Sociologist Sergio Adorno, then coordinator of the UNESCO Chair, and political scientist Rossana Reis, coordinator and idealizer of the Human Rights Cartography project, are also in the film.

The film came to be in 2014 from a project with the same name that addressed issues related to the theme, seeking to sensitize society and attract their attention to human rights. From this idea, places that hosted such struggles and achievements in São Paulo were selected and cataloged on a digital platform (, which georeferences and presents tour itineraries by region and theme. For each selected landmark, there are reference texts, photographs and testimonies of journalists and social activists. The system also allows new locations to be added and thus encompass even more achievements.

Among the movements and fights presented both in the video and on the platform there are: Marcha das Vadias, Unified Black Movement (Movimento Negro Unificado), CUT, Osasco Strikes, LGBT Parade, Justice and Peace Commission, UNEAFRO, Carandiru Massacre, ‘Battle of Maria Antônia’, Women's Union of São Paulo, Brasil Mulher, Tenondé Porã Indigenous Lands, Oboré, Ecumenical Act of 1975 in honor of Vladimir Herzog, Federal Public Ministry's Exposition ‘(Re) Knowing... To Never Forget!’ (‘(Re) Conhecer... Para Nunca Esquecer!’), Center for the Study of Violence (NEV), Demonstrations of June 2013, MMC, Kantuta Square and the Immigrants' March, ‘Sarau do Binho’ and the Assembly for the right to vote in the Anhangabaú Valley in the 1980s.

Production and direction

The choice of Imagina Coletivo, a non-profit organization, and Tiago Pereira for the production and direction of the documentary is in tune with the transforming character that the film seeks to have.

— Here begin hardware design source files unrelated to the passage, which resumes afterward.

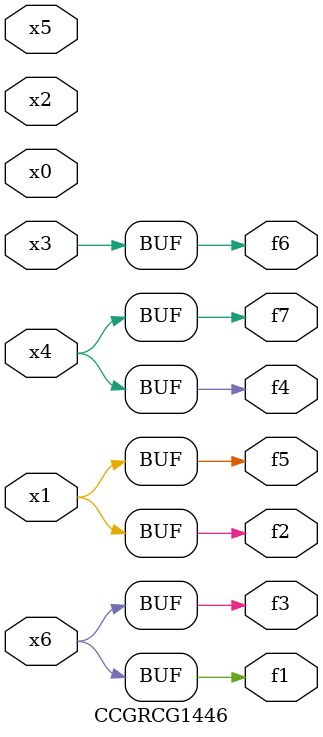
<source format=v>
module CCGRCG1446(
	input x0, x1, x2, x3, x4, x5, x6,
	output f1, f2, f3, f4, f5, f6, f7
);
	assign f1 = x6;
	assign f2 = x1;
	assign f3 = x6;
	assign f4 = x4;
	assign f5 = x1;
	assign f6 = x3;
	assign f7 = x4;
endmodule

</source>
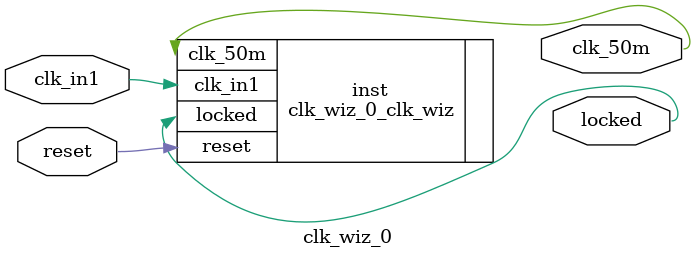
<source format=v>


`timescale 1ps/1ps

(* CORE_GENERATION_INFO = "clk_wiz_0,clk_wiz_v6_0_11_0_0,{component_name=clk_wiz_0,use_phase_alignment=true,use_min_o_jitter=false,use_max_i_jitter=false,use_dyn_phase_shift=false,use_inclk_switchover=false,use_dyn_reconfig=false,enable_axi=0,feedback_source=FDBK_AUTO,PRIMITIVE=MMCM,num_out_clk=1,clkin1_period=20.000,clkin2_period=10.0,use_power_down=false,use_reset=true,use_locked=true,use_inclk_stopped=false,feedback_type=SINGLE,CLOCK_MGR_TYPE=NA,manual_override=false}" *)

module clk_wiz_0 
 (
  // Clock out ports
  output        clk_50m,
  // Status and control signals
  input         reset,
  output        locked,
 // Clock in ports
  input         clk_in1
 );

  clk_wiz_0_clk_wiz inst
  (
  // Clock out ports  
  .clk_50m(clk_50m),
  // Status and control signals               
  .reset(reset), 
  .locked(locked),
 // Clock in ports
  .clk_in1(clk_in1)
  );

endmodule

</source>
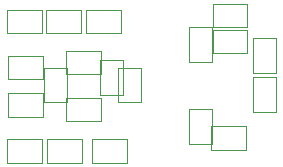
<source format=gbr>
G04 (created by PCBNEW (2013-jul-07)-stable) date Mon 28 Dec 2015 12:37:34 PM PST*
%MOIN*%
G04 Gerber Fmt 3.4, Leading zero omitted, Abs format*
%FSLAX34Y34*%
G01*
G70*
G90*
G04 APERTURE LIST*
%ADD10C,0.00393701*%
%ADD11C,0.002*%
G04 APERTURE END LIST*
G54D10*
G54D11*
X57603Y-39813D02*
X56445Y-39813D01*
X56445Y-39813D02*
X56445Y-39039D01*
X56445Y-39039D02*
X57603Y-39039D01*
X57603Y-39039D02*
X57603Y-39813D01*
X56445Y-40614D02*
X57603Y-40614D01*
X57603Y-40614D02*
X57603Y-41388D01*
X57603Y-41388D02*
X56445Y-41388D01*
X56445Y-41388D02*
X56445Y-40614D01*
X54516Y-39197D02*
X55674Y-39197D01*
X55674Y-39197D02*
X55674Y-39971D01*
X55674Y-39971D02*
X54516Y-39971D01*
X54516Y-39971D02*
X54516Y-39197D01*
X54516Y-40457D02*
X55674Y-40457D01*
X55674Y-40457D02*
X55674Y-41231D01*
X55674Y-41231D02*
X54516Y-41231D01*
X54516Y-41231D02*
X54516Y-40457D01*
X55692Y-40753D02*
X55692Y-39595D01*
X55692Y-39595D02*
X56466Y-39595D01*
X56466Y-39595D02*
X56466Y-40753D01*
X56466Y-40753D02*
X55692Y-40753D01*
X55815Y-41992D02*
X56973Y-41992D01*
X56973Y-41992D02*
X56973Y-42766D01*
X56973Y-42766D02*
X55815Y-42766D01*
X55815Y-42766D02*
X55815Y-41992D01*
X57114Y-37661D02*
X58272Y-37661D01*
X58272Y-37661D02*
X58272Y-38435D01*
X58272Y-38435D02*
X57114Y-38435D01*
X57114Y-38435D02*
X57114Y-37661D01*
X58356Y-39359D02*
X58356Y-40517D01*
X58356Y-40517D02*
X57582Y-40517D01*
X57582Y-40517D02*
X57582Y-39359D01*
X57582Y-39359D02*
X58356Y-39359D01*
X55634Y-42766D02*
X54476Y-42766D01*
X54476Y-42766D02*
X54476Y-41992D01*
X54476Y-41992D02*
X55634Y-41992D01*
X55634Y-41992D02*
X55634Y-42766D01*
X56934Y-38435D02*
X55776Y-38435D01*
X55776Y-38435D02*
X55776Y-37661D01*
X55776Y-37661D02*
X56934Y-37661D01*
X56934Y-37661D02*
X56934Y-38435D01*
X54476Y-37661D02*
X55634Y-37661D01*
X55634Y-37661D02*
X55634Y-38435D01*
X55634Y-38435D02*
X54476Y-38435D01*
X54476Y-38435D02*
X54476Y-37661D01*
X58469Y-42766D02*
X57311Y-42766D01*
X57311Y-42766D02*
X57311Y-41992D01*
X57311Y-41992D02*
X58469Y-41992D01*
X58469Y-41992D02*
X58469Y-42766D01*
X58172Y-40753D02*
X58172Y-39595D01*
X58172Y-39595D02*
X58946Y-39595D01*
X58946Y-39595D02*
X58946Y-40753D01*
X58946Y-40753D02*
X58172Y-40753D01*
X61308Y-40973D02*
X61308Y-42131D01*
X61308Y-42131D02*
X60534Y-42131D01*
X60534Y-42131D02*
X60534Y-40973D01*
X60534Y-40973D02*
X61308Y-40973D01*
X61308Y-38257D02*
X61308Y-39415D01*
X61308Y-39415D02*
X60534Y-39415D01*
X60534Y-39415D02*
X60534Y-38257D01*
X60534Y-38257D02*
X61308Y-38257D01*
X61287Y-41559D02*
X62445Y-41559D01*
X62445Y-41559D02*
X62445Y-42333D01*
X62445Y-42333D02*
X61287Y-42333D01*
X61287Y-42333D02*
X61287Y-41559D01*
X63434Y-38611D02*
X63434Y-39769D01*
X63434Y-39769D02*
X62660Y-39769D01*
X62660Y-39769D02*
X62660Y-38611D01*
X62660Y-38611D02*
X63434Y-38611D01*
X63434Y-39910D02*
X63434Y-41068D01*
X63434Y-41068D02*
X62660Y-41068D01*
X62660Y-41068D02*
X62660Y-39910D01*
X62660Y-39910D02*
X63434Y-39910D01*
X61327Y-37465D02*
X62485Y-37465D01*
X62485Y-37465D02*
X62485Y-38239D01*
X62485Y-38239D02*
X61327Y-38239D01*
X61327Y-38239D02*
X61327Y-37465D01*
X62485Y-39105D02*
X61327Y-39105D01*
X61327Y-39105D02*
X61327Y-38331D01*
X61327Y-38331D02*
X62485Y-38331D01*
X62485Y-38331D02*
X62485Y-39105D01*
M02*

</source>
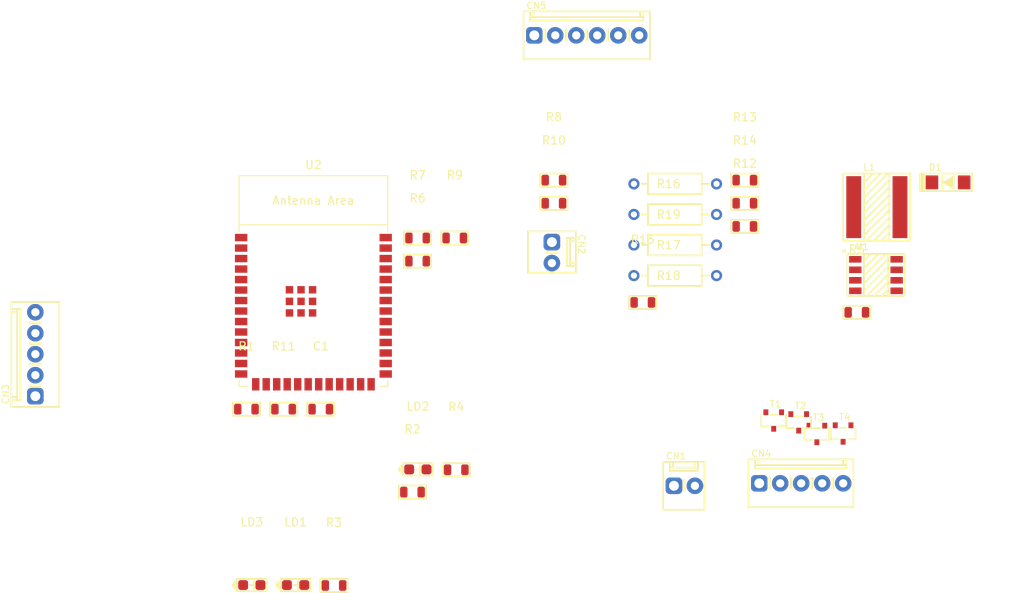
<source format=kicad_pcb>
(kicad_pcb (version 20211014) (generator pcbnew)

  (general
    (thickness 1.6)
  )

  (paper "A4")
  (layers
    (0 "F.Cu" signal)
    (31 "B.Cu" signal)
    (32 "B.Adhes" user "B.Adhesive")
    (33 "F.Adhes" user "F.Adhesive")
    (34 "B.Paste" user)
    (35 "F.Paste" user)
    (36 "B.SilkS" user "B.Silkscreen")
    (37 "F.SilkS" user "F.Silkscreen")
    (38 "B.Mask" user)
    (39 "F.Mask" user)
    (40 "Dwgs.User" user "User.Drawings")
    (41 "Cmts.User" user "User.Comments")
    (42 "Eco1.User" user "User.Eco1")
    (43 "Eco2.User" user "User.Eco2")
    (44 "Edge.Cuts" user)
    (45 "Margin" user)
    (46 "B.CrtYd" user "B.Courtyard")
    (47 "F.CrtYd" user "F.Courtyard")
    (48 "B.Fab" user)
    (49 "F.Fab" user)
    (50 "User.1" user)
    (51 "User.2" user)
    (52 "User.3" user)
    (53 "User.4" user)
    (54 "User.5" user)
    (55 "User.6" user)
    (56 "User.7" user)
    (57 "User.8" user)
    (58 "User.9" user)
  )

  (setup
    (pad_to_mask_clearance 0)
    (pcbplotparams
      (layerselection 0x00010fc_ffffffff)
      (disableapertmacros false)
      (usegerberextensions false)
      (usegerberattributes true)
      (usegerberadvancedattributes true)
      (creategerberjobfile true)
      (svguseinch false)
      (svgprecision 6)
      (excludeedgelayer true)
      (plotframeref false)
      (viasonmask false)
      (mode 1)
      (useauxorigin false)
      (hpglpennumber 1)
      (hpglpenspeed 20)
      (hpglpendiameter 15.000000)
      (dxfpolygonmode true)
      (dxfimperialunits true)
      (dxfusepcbnewfont true)
      (psnegative false)
      (psa4output false)
      (plotreference true)
      (plotvalue true)
      (plotinvisibletext false)
      (sketchpadsonfab false)
      (subtractmaskfromsilk false)
      (outputformat 1)
      (mirror false)
      (drillshape 1)
      (scaleselection 1)
      (outputdirectory "")
    )
  )

  (net 0 "")
  (net 1 "/microcontroller/VCC_LOCAL")
  (net 2 "GND")
  (net 3 "/VCC_UNPROT")
  (net 4 "/Simple Protection/GND_EXTERN")
  (net 5 "/microcontroller/RXD0")
  (net 6 "/microcontroller/TXD0")
  (net 7 "+3V3")
  (net 8 "/microcontroller/IO19")
  (net 9 "/microcontroller/IO20")
  (net 10 "/microcontroller/IO21")
  (net 11 "/low_side_outputs/OUT_1")
  (net 12 "/low_side_outputs/OUT_2")
  (net 13 "/low_side_outputs/OUT_3")
  (net 14 "/low_side_outputs/OUT_4")
  (net 15 "Net-(CN5-Pad1)")
  (net 16 "Net-(CN5-Pad2)")
  (net 17 "Net-(CN5-Pad3)")
  (net 18 "Net-(CN5-Pad4)")
  (net 19 "Net-(CN5-Pad5)")
  (net 20 "Net-(CN5-Pad6)")
  (net 21 "unconnected-(D1-Pad1)")
  (net 22 "unconnected-(D1-Pad2)")
  (net 23 "unconnected-(L1-Pad1)")
  (net 24 "unconnected-(L1-Pad2)")
  (net 25 "Net-(LD1-Pad2)")
  (net 26 "Net-(LD2-Pad2)")
  (net 27 "Net-(LD3-Pad2)")
  (net 28 "/microcontroller/IO16")
  (net 29 "/microcontroller/IO17")
  (net 30 "/microcontroller/IO18")
  (net 31 "unconnected-(R5-Pad1)")
  (net 32 "unconnected-(R5-Pad2)")
  (net 33 "/microcontroller/EN")
  (net 34 "/microcontroller/BOOT")
  (net 35 "/IN_1")
  (net 36 "Net-(R12-Pad2)")
  (net 37 "/IN_2")
  (net 38 "Net-(R13-Pad2)")
  (net 39 "/IN_3")
  (net 40 "Net-(R14-Pad2)")
  (net 41 "/IN_4")
  (net 42 "Net-(R15-Pad2)")
  (net 43 "unconnected-(U1-Pad1)")
  (net 44 "unconnected-(U1-Pad2)")
  (net 45 "unconnected-(U1-Pad3)")
  (net 46 "unconnected-(U1-Pad4)")
  (net 47 "unconnected-(U1-Pad5)")
  (net 48 "unconnected-(U1-Pad6)")
  (net 49 "unconnected-(U1-Pad7)")
  (net 50 "unconnected-(U1-Pad8)")
  (net 51 "/microcontroller/IO4")
  (net 52 "/microcontroller/IO5")
  (net 53 "/microcontroller/IO6")
  (net 54 "/microcontroller/IO7")
  (net 55 "/microcontroller/IO8")
  (net 56 "/microcontroller/IO3")
  (net 57 "/microcontroller/IO46")
  (net 58 "/microcontroller/IO9")
  (net 59 "/microcontroller/IO10")
  (net 60 "/microcontroller/IO11")
  (net 61 "/microcontroller/IO47")
  (net 62 "/microcontroller/IO48")
  (net 63 "/microcontroller/IO45")
  (net 64 "/microcontroller/IO35")
  (net 65 "/microcontroller/IO36")
  (net 66 "/microcontroller/IO37")
  (net 67 "/microcontroller/IO38")
  (net 68 "/microcontroller/IO39")
  (net 69 "/microcontroller/IO40")
  (net 70 "/microcontroller/IO41")
  (net 71 "/microcontroller/IO42")
  (net 72 "/microcontroller/IO2")
  (net 73 "/microcontroller/IO1")

  (footprint "minha_lib:LED_0805" (layer "F.Cu") (at 129.625 122.19))

  (footprint "minha_lib:con_kk_male_6_2.54" (layer "F.Cu") (at 170.175 55.65))

  (footprint "minha_lib:RES_0805" (layer "F.Cu") (at 149.695 80.18))

  (footprint "minha_lib:con_kk_male_2_2.54" (layer "F.Cu") (at 182.021 110.175))

  (footprint "minha_lib:RES_0805" (layer "F.Cu") (at 133.475 100.9))

  (footprint "minha_lib:RES_0805" (layer "F.Cu") (at 166.195 75.98))

  (footprint "minha_lib:RES_0805" (layer "F.Cu") (at 149.695 82.98))

  (footprint "minha_lib:LED_0805" (layer "F.Cu") (at 134.925 122.19))

  (footprint "minha_lib:D_SMA" (layer "F.Cu") (at 213.9132 73.4468))

  (footprint "minha_lib:CAP_0805" (layer "F.Cu") (at 137.975 100.9))

  (footprint "minha_lib:LED_0805" (layer "F.Cu") (at 149.725 108.19))

  (footprint "minha_lib:RES_0805" (layer "F.Cu") (at 149.075 110.94))

  (footprint "minha_lib:SOT_23" (layer "F.Cu") (at 192.8 102.275))

  (footprint "minha_lib:RES_PTH_1_4W" (layer "F.Cu") (at 180.88 84.73))

  (footprint "minha_lib:RES_0805" (layer "F.Cu") (at 189.305 78.78))

  (footprint "minha_lib:ESP32-S3-WROOM-1" (layer "F.Cu") (at 137.085 88.39))

  (footprint "minha_lib:RES_PTH_1_4W" (layer "F.Cu") (at 180.88 73.63))

  (footprint "minha_lib:RES_0805" (layer "F.Cu") (at 139.575 122.24))

  (footprint "minha_lib:RES_0805" (layer "F.Cu") (at 166.195 73.18))

  (footprint "minha_lib:RES_PTH_1_4W" (layer "F.Cu") (at 180.88 77.33))

  (footprint "minha_lib:RES_0805" (layer "F.Cu") (at 154.195 80.18))

  (footprint "minha_lib:RES_0805" (layer "F.Cu") (at 202.865 89.18))

  (footprint "minha_lib:SO8" (layer "F.Cu") (at 205.1432 84.6664))

  (footprint "minha_lib:con_kk_male_5_2.54" (layer "F.Cu") (at 103.425 94.225 90))

  (footprint "minha_lib:SOT_23" (layer "F.Cu") (at 195.825 102.5))

  (footprint "minha_lib:con_kk_male_2_2.54" (layer "F.Cu") (at 165.95 81.971 -90))

  (footprint "minha_lib:RES_0805" (layer "F.Cu") (at 176.955 87.98))

  (footprint "minha_lib:L_8x8" (layer "F.Cu") (at 205.279 76.444))

  (footprint "minha_lib:RES_PTH_1_4W" (layer "F.Cu") (at 180.88 81.03))

  (footprint "minha_lib:SOT_23" (layer "F.Cu") (at 198.025 103.9))

  (footprint "minha_lib:RES_0805" (layer "F.Cu") (at 154.375 108.24))

  (footprint "minha_lib:RES_0805" (layer "F.Cu") (at 189.305 75.98))

  (footprint "minha_lib:RES_0805" (layer "F.Cu") (at 189.305 73.18))

  (footprint "minha_lib:RES_0805" (layer "F.Cu") (at 128.975 100.9))

  (footprint "minha_lib:con_kk_male_5_2.54" (layer "F.Cu") (at 196.15 109.875))

  (footprint "minha_lib:SOT_23" (layer "F.Cu") (at 201.2 103.85))

)

</source>
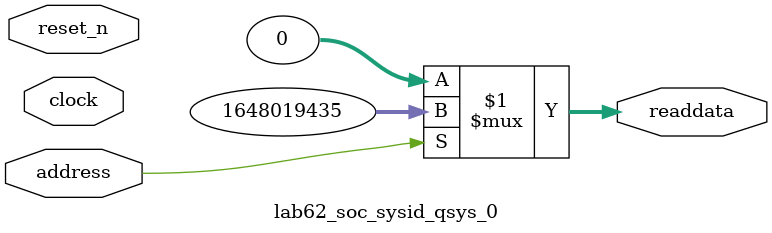
<source format=v>



// synthesis translate_off
`timescale 1ns / 1ps
// synthesis translate_on

// turn off superfluous verilog processor warnings 
// altera message_level Level1 
// altera message_off 10034 10035 10036 10037 10230 10240 10030 

module lab62_soc_sysid_qsys_0 (
               // inputs:
                address,
                clock,
                reset_n,

               // outputs:
                readdata
             )
;

  output  [ 31: 0] readdata;
  input            address;
  input            clock;
  input            reset_n;

  wire    [ 31: 0] readdata;
  //control_slave, which is an e_avalon_slave
  assign readdata = address ? 1648019435 : 0;

endmodule



</source>
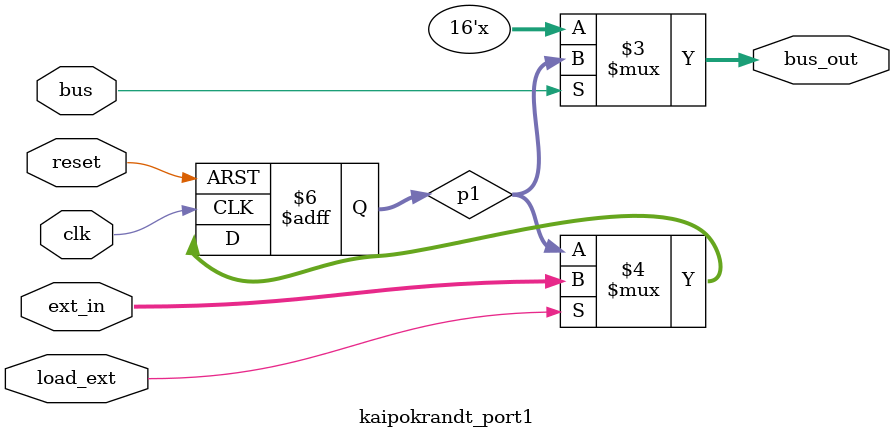
<source format=v>
module kaipokrandt_port1(
    input clk,
    input reset,
    input load_ext,        // latch external input
    input bus,            // put value onto bus
    input[15:0] ext_in,
    output[15:0] bus_out
);
    // stores external value
    reg[15:0] p1;

    // external can change ext_in but the main device only sees value when loadext=1
    always @(posedge clk or negedge reset) begin
        if(!reset)
            p1 <= 16'h0000;
        else if(load_ext)
            p1 <= ext_in;
    end



    // TRISTATE !!! *** bus=1, port1 drives bus with stored ext value p1
    // bus=0, Z value
    assign bus_out = bus ? p1 : 16'hzzzz;
endmodule

</source>
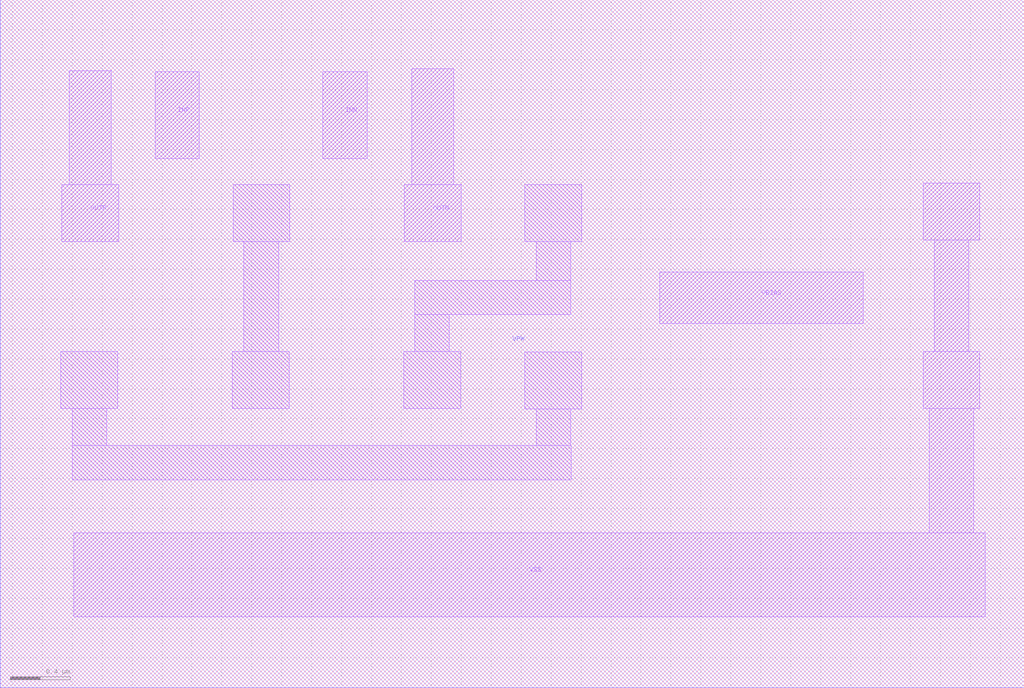
<source format=lef>
VERSION 5.7 ;
  NOWIREEXTENSIONATPIN ON ;
  DIVIDERCHAR "/" ;
  BUSBITCHARS "[]" ;
MACRO CS_Switch_4x
  CLASS BLOCK ;
  FOREIGN CS_Switch_4x ;
  ORIGIN 1.880 7.200 ;
  SIZE 6.840 BY 4.600 ;
  PIN INP
    DIRECTION INPUT ;
    USE SIGNAL ;
    ANTENNAGATEAREA 0.061600 ;
    PORT
      LAYER Metal1 ;
        RECT -0.845 -3.660 -0.550 -3.080 ;
    END
  END INP
  PIN INN
    DIRECTION INPUT ;
    USE SIGNAL ;
    ANTENNAGATEAREA 0.061600 ;
    PORT
      LAYER Metal1 ;
        RECT 0.275 -3.660 0.570 -3.080 ;
    END
  END INN
  PIN OUTP
    DIRECTION INOUT ;
    USE POWER ;
    PORT
      LAYER Metal1 ;
        RECT -1.420 -3.835 -1.140 -3.075 ;
        RECT -1.470 -4.215 -1.090 -3.835 ;
    END
  END OUTP
  PIN OUTN
    DIRECTION INOUT ;
    USE POWER ;
    PORT
      LAYER Metal1 ;
        RECT 0.870 -3.835 1.150 -3.060 ;
        RECT 0.820 -4.215 1.200 -3.835 ;
    END
  END OUTN
  PIN VBIAS
    DIRECTION INOUT ;
    USE POWER ;
    PORT
      LAYER Metal1 ;
        RECT 2.525 -4.765 3.885 -4.420 ;
    END
  END VBIAS
  PIN VSS
    DIRECTION INOUT ;
    USE GROUND ;
    PORT
      LAYER Metal1 ;
        RECT 4.285 -4.205 4.665 -3.825 ;
        RECT 4.360 -4.950 4.590 -4.205 ;
        RECT 4.285 -5.330 4.665 -4.950 ;
        RECT 4.325 -6.165 4.625 -5.330 ;
        RECT -1.390 -6.725 4.700 -6.165 ;
    END
  END VSS
  PIN VPW
    DIRECTION INOUT ;
    USE GROUND ;
    PORT
      LAYER Pwell ;
        RECT -1.880 -7.200 4.960 -2.600 ;
    END
  END VPW
  OBS
      LAYER Metal1 ;
        RECT -0.325 -4.215 0.055 -3.835 ;
        RECT 1.625 -4.215 2.005 -3.835 ;
        RECT -0.255 -4.950 -0.020 -4.215 ;
        RECT 1.700 -4.475 1.930 -4.215 ;
        RECT 0.890 -4.705 1.930 -4.475 ;
        RECT 0.890 -4.950 1.120 -4.705 ;
        RECT -1.475 -5.330 -1.095 -4.950 ;
        RECT -0.330 -5.330 0.050 -4.950 ;
        RECT 0.815 -5.330 1.195 -4.950 ;
        RECT -1.400 -5.580 -1.170 -5.330 ;
        RECT 1.625 -5.335 2.005 -4.955 ;
        RECT 1.700 -5.580 1.930 -5.335 ;
        RECT -1.400 -5.810 1.935 -5.580 ;
  END
END CS_Switch_4x
END LIBRARY


</source>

Pereira began his story in filming together with the birth of Imagina Coletivo, when the project Imagina na Copa was launched. It existed between 2012 and 2014. At that time, 75 web documentaries were produced in all 27 Brazilian states, telling stories of young people that act as transformers. He has also directed the short film Rolezinhos, which won as best film in the Social Vision category of the 2014 Entretodos Festival, and produced the film Guardiões de Santa Rosa in partnership with the Futura Channel.

Imagina Coletivo is currently working with social content production in different languages - workshops, courses and facilitation of meetings, and advice on mobilization, engagement and social entrepreneurship.

Financing and partnertships

The ‘Human Rights Mapping’ project was contemplated in the 2013 contest of USP’s Dean for Culture and University Extension, which financed the initiative, and had partnerships with the Maria Antonia University Center and the Federal Public Ministry. The recording of the testimonies was done with the support of TV Alesp (Legislative Assembly of the State of São Paulo), and the visual identity was developed by the 2012 group of Advertising of USP’s School of Communications and Arts (ECA), under the guidance of Professor Dorinho Bastos.

The Coordination for the Improvement of Higher Education Personnel (CAPES), the Hannah Arendt Studies Center, the Rubens Paiva State Truth Commission of São Paulo, the Department of Political Science of USP’s Faculty of Philosophy, Languages and Literature, and Human Sciences (FFLCH), and USP’s Postgraduate Program In Political Science have also supported the activities.